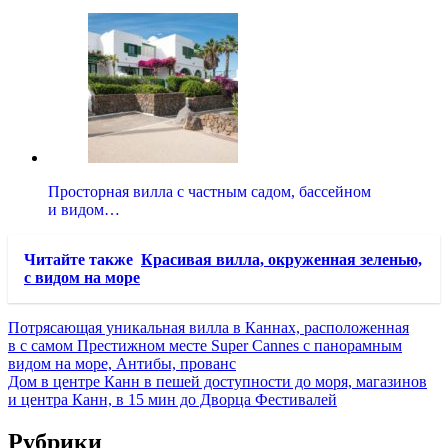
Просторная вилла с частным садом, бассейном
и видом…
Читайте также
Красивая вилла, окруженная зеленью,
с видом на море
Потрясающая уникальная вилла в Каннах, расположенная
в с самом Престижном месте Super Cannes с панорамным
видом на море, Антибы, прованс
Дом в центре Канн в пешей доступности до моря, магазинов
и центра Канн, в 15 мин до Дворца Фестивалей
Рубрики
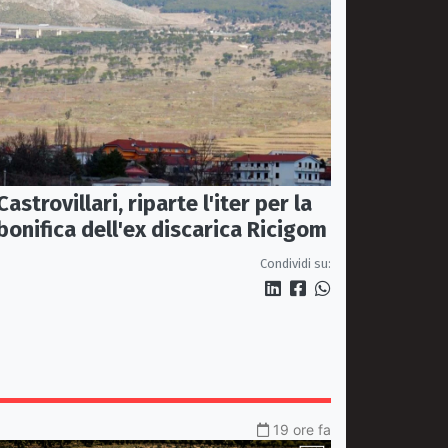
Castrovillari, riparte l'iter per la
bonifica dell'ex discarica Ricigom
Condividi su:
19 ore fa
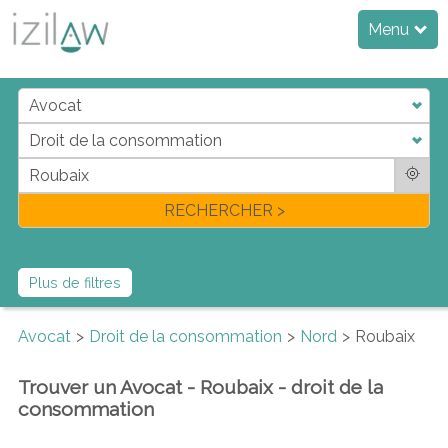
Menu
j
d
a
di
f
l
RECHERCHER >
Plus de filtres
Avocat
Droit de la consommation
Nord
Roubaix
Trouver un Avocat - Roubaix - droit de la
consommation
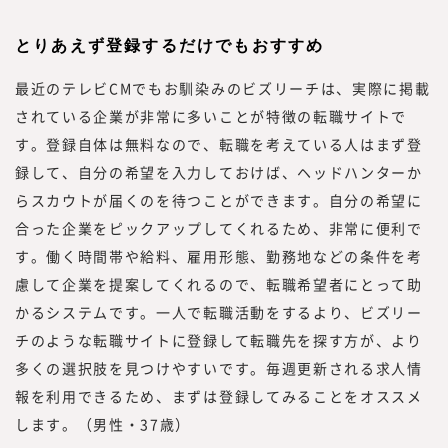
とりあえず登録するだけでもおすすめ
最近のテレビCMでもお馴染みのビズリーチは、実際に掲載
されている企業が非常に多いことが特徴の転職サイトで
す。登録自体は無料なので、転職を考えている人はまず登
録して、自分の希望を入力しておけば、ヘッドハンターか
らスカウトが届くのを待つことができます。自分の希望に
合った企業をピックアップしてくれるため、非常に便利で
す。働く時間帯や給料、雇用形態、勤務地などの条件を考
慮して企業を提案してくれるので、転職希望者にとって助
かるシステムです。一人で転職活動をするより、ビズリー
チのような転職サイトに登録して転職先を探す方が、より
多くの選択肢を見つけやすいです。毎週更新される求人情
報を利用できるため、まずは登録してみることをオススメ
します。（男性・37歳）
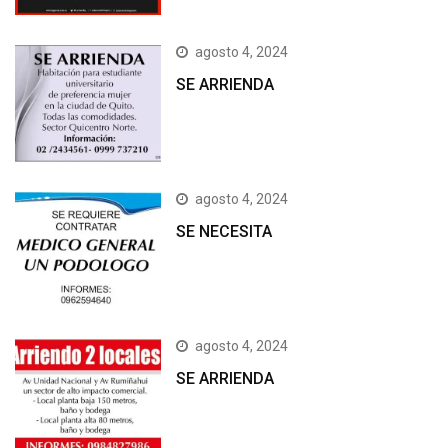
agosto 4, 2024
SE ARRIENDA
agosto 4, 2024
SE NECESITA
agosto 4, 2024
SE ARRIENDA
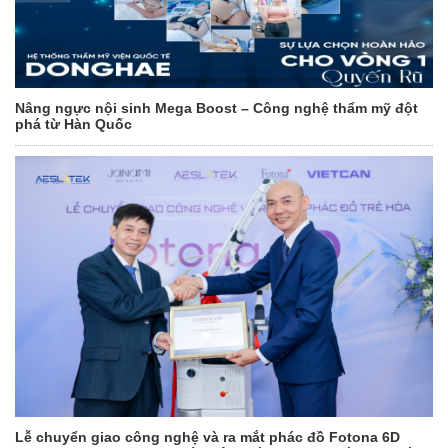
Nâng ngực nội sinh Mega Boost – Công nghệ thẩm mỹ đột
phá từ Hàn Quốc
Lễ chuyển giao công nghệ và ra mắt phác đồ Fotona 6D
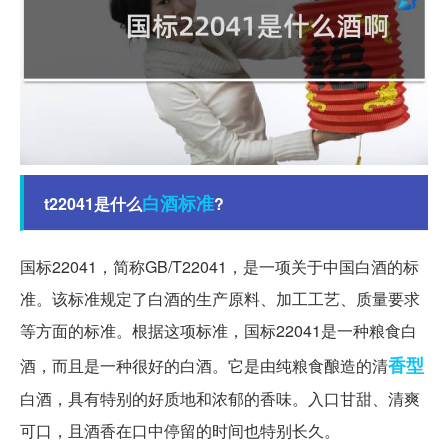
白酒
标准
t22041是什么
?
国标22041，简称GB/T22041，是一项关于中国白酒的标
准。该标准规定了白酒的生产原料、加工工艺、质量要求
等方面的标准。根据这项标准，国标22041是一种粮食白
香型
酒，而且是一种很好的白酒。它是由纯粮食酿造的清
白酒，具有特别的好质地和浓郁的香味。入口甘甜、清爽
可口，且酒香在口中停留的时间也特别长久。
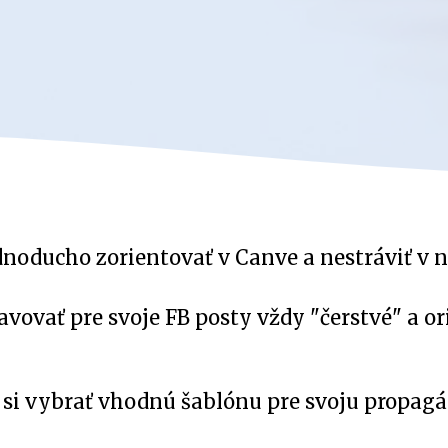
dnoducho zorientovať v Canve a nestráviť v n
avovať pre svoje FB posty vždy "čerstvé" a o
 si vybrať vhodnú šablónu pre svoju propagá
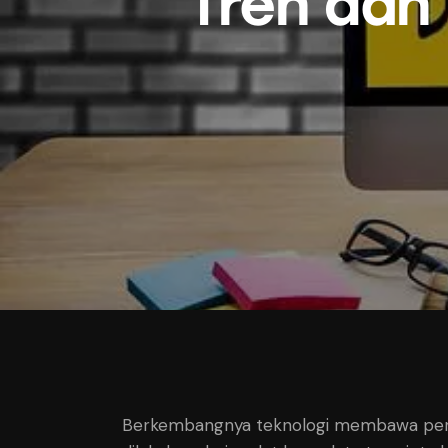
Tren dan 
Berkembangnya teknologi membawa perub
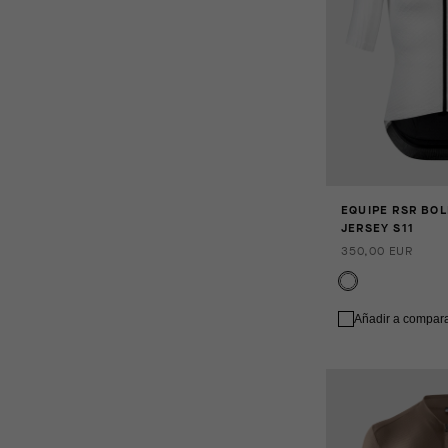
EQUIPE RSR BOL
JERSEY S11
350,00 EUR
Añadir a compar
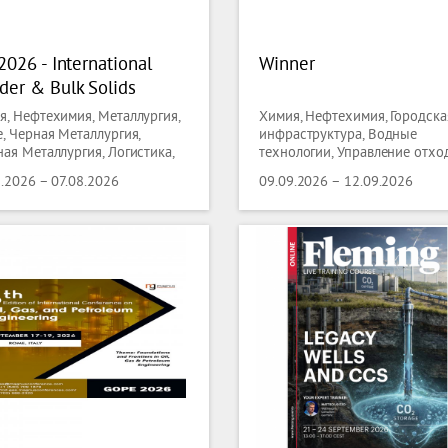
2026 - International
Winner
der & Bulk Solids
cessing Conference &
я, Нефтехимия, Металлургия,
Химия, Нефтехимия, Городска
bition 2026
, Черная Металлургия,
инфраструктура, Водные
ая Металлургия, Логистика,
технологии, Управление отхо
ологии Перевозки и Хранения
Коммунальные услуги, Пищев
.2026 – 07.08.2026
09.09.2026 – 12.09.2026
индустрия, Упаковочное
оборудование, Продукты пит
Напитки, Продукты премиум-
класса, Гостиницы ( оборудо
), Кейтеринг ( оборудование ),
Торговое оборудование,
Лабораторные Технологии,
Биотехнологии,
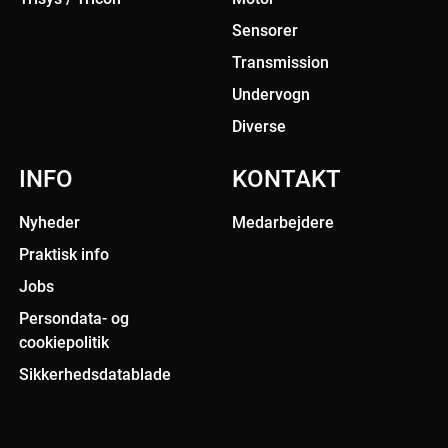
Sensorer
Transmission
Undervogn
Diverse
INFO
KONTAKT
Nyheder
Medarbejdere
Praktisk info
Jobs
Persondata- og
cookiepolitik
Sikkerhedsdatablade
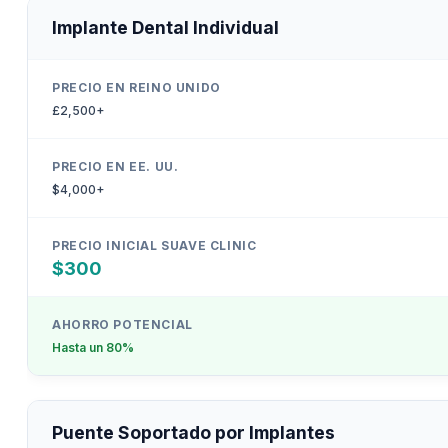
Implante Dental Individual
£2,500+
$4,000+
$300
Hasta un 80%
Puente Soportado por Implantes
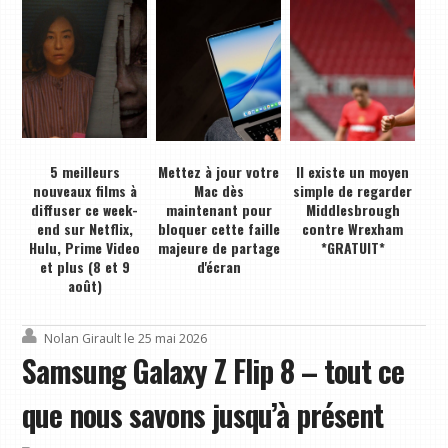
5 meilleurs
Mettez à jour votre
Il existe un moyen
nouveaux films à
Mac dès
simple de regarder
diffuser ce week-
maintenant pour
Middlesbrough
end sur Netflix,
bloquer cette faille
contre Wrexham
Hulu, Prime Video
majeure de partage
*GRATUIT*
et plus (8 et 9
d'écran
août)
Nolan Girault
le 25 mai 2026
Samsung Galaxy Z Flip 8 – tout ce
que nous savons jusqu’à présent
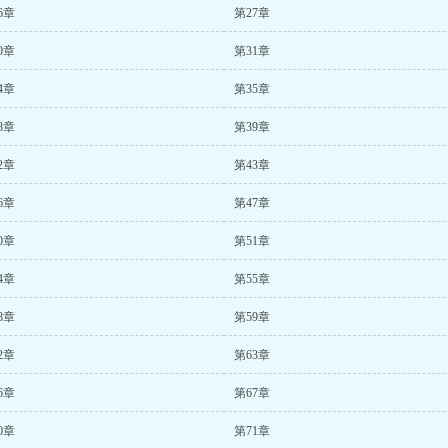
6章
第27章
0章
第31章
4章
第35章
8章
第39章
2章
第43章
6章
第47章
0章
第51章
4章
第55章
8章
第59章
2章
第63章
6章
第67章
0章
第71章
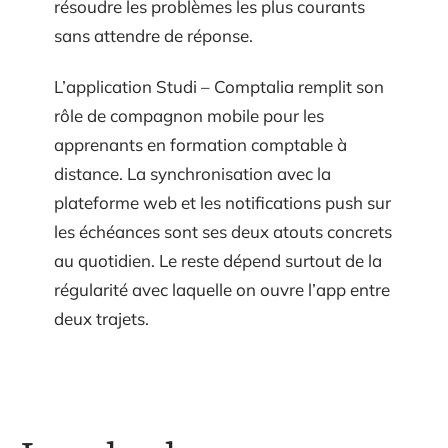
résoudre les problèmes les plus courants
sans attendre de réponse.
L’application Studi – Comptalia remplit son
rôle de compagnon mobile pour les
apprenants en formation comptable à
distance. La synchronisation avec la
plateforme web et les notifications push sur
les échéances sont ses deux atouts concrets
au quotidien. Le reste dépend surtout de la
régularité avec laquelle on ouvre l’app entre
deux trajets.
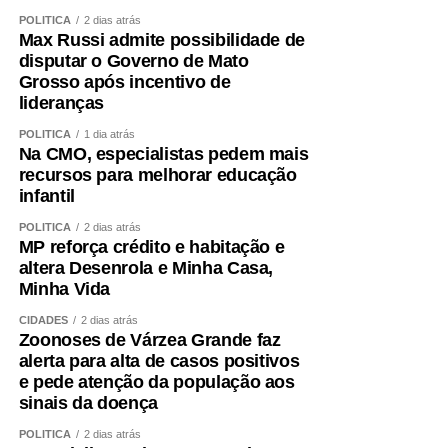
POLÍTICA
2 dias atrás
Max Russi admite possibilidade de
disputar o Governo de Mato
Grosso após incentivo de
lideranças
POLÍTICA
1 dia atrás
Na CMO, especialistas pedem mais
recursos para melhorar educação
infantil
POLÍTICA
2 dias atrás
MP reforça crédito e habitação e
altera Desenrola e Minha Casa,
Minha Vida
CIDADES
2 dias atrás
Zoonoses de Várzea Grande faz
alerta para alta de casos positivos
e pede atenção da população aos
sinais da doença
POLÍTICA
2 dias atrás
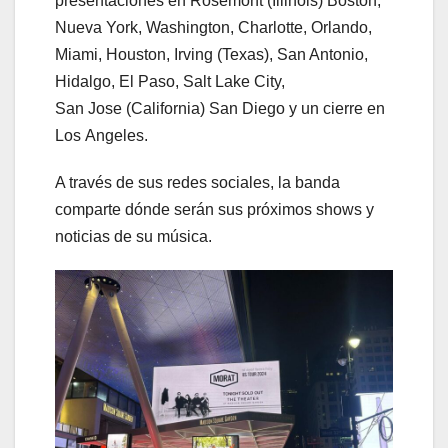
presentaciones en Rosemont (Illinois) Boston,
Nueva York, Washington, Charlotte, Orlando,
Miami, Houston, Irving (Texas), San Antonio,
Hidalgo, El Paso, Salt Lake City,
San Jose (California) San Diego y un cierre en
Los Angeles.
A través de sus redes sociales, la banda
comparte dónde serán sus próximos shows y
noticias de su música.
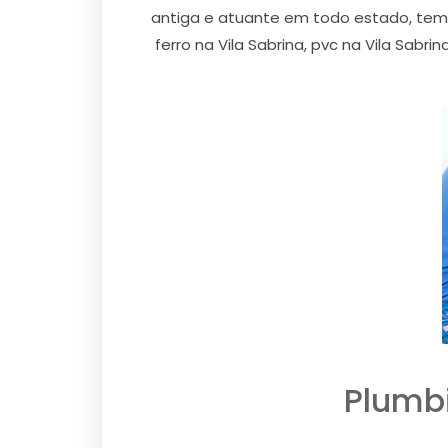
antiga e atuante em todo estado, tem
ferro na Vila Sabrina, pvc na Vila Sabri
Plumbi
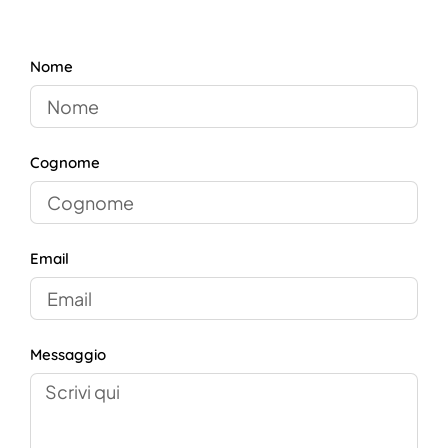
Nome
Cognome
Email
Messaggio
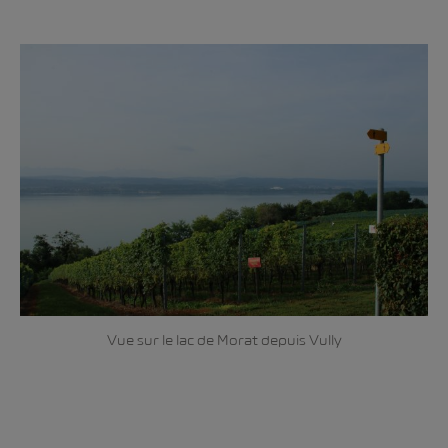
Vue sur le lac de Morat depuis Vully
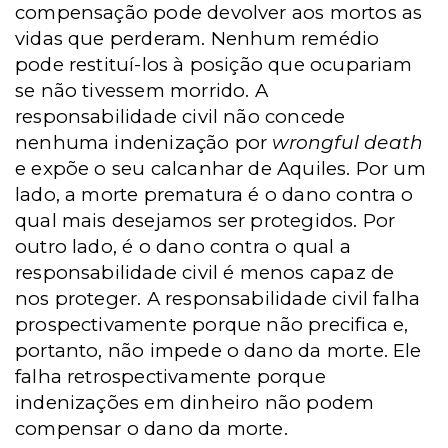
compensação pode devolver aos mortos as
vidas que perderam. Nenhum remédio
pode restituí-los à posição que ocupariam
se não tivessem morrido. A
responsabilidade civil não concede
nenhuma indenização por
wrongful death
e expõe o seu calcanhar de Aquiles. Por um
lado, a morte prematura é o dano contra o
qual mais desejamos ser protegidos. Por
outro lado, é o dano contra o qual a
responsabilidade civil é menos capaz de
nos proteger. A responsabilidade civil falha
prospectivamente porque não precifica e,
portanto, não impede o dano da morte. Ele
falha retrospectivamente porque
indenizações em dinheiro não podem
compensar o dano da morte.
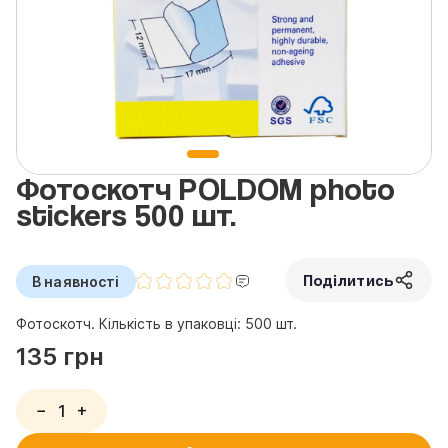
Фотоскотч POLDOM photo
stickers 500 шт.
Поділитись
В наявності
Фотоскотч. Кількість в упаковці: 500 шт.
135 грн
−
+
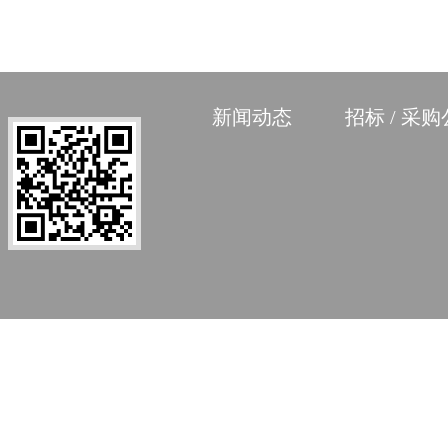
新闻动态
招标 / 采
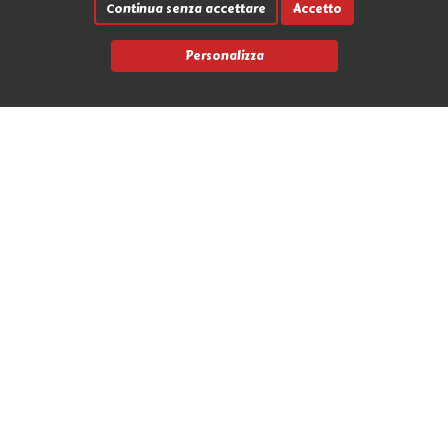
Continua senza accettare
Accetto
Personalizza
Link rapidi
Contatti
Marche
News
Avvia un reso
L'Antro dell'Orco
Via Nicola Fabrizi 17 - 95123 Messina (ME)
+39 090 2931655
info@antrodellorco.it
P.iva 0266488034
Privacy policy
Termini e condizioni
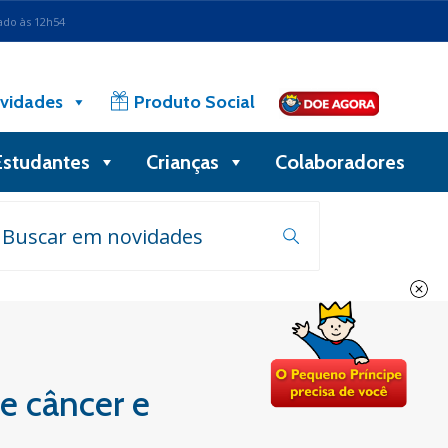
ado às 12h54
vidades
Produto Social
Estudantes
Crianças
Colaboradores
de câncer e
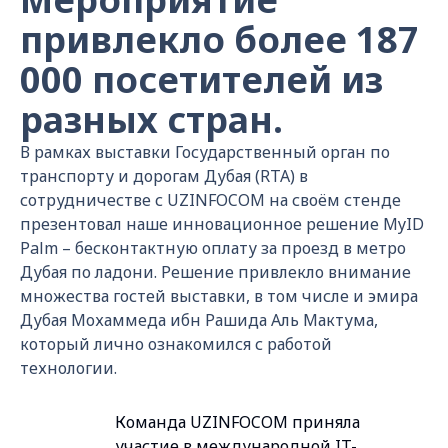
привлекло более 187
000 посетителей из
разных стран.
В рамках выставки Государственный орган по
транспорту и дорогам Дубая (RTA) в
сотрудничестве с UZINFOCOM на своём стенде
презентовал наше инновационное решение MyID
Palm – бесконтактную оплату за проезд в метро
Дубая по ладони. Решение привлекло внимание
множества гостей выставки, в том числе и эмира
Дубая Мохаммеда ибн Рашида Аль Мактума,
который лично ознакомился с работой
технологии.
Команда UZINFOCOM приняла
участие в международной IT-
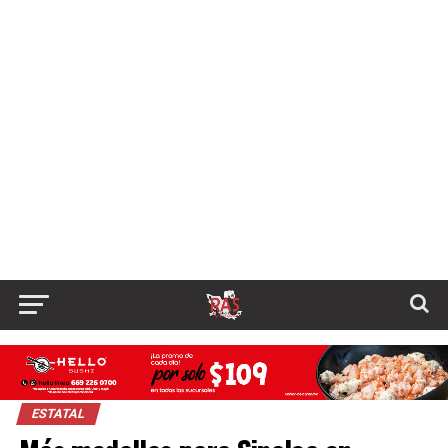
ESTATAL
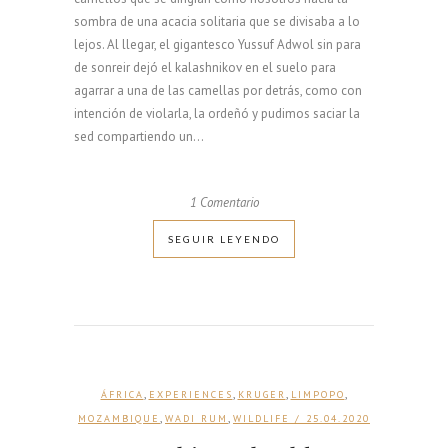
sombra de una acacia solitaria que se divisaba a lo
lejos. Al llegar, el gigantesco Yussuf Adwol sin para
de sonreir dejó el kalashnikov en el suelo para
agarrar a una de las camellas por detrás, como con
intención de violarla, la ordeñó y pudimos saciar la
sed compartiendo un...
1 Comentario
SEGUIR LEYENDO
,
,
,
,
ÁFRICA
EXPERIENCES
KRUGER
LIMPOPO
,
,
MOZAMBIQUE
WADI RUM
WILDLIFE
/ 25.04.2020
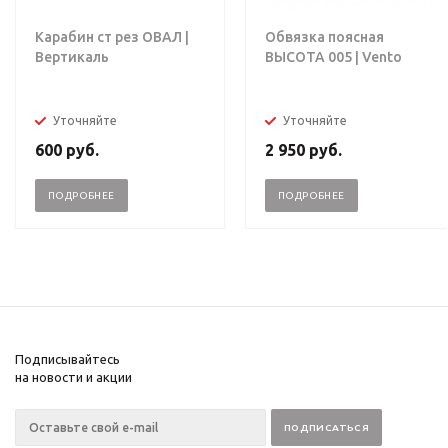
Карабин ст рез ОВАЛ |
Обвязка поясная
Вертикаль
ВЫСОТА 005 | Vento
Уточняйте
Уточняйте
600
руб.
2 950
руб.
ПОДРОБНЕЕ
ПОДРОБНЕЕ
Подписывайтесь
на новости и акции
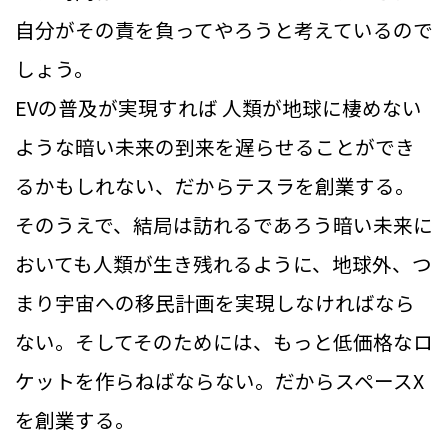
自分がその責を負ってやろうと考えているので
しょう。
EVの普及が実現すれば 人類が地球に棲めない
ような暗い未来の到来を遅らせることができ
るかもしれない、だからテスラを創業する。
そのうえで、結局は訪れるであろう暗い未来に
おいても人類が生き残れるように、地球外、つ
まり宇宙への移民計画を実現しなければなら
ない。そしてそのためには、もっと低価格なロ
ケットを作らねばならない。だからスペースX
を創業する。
────────────────────
_INSTRUCTIONS TO FOLLOW_
Copy out every line of the listing that includes the string "pour".

_ANSWER_
maintenant pour
rôle de compagnon mobile pour les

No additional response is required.